* _WHAT YOU HAVE TO DO_
Sort through the material below and copy each line with "Hans".

* _DATA FOR REVIEW_
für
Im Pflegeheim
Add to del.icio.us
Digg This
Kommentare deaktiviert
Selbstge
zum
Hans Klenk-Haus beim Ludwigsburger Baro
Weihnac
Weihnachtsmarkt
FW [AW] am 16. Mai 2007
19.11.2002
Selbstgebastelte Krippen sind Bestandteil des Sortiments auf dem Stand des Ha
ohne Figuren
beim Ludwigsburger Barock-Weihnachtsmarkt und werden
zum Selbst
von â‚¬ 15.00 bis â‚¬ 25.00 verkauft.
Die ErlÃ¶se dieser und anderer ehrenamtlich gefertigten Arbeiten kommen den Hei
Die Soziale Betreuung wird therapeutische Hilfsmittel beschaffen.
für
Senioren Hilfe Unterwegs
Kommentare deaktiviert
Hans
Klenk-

==

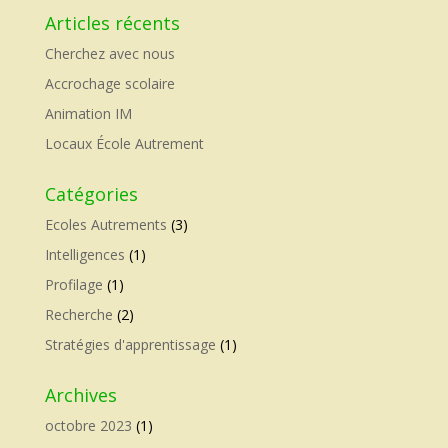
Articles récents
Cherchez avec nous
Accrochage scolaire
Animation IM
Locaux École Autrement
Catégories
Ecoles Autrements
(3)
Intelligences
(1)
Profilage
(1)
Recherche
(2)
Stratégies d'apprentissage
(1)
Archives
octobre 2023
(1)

* * *

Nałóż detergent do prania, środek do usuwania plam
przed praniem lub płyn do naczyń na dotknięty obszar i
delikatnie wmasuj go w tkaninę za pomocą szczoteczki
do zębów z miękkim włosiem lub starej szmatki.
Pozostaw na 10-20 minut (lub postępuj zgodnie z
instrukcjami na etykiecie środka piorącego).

* _ANSWER FOR THIS EXERCISE_
Hans Klenk-Haus beim Ludwigsburger Baro
Hans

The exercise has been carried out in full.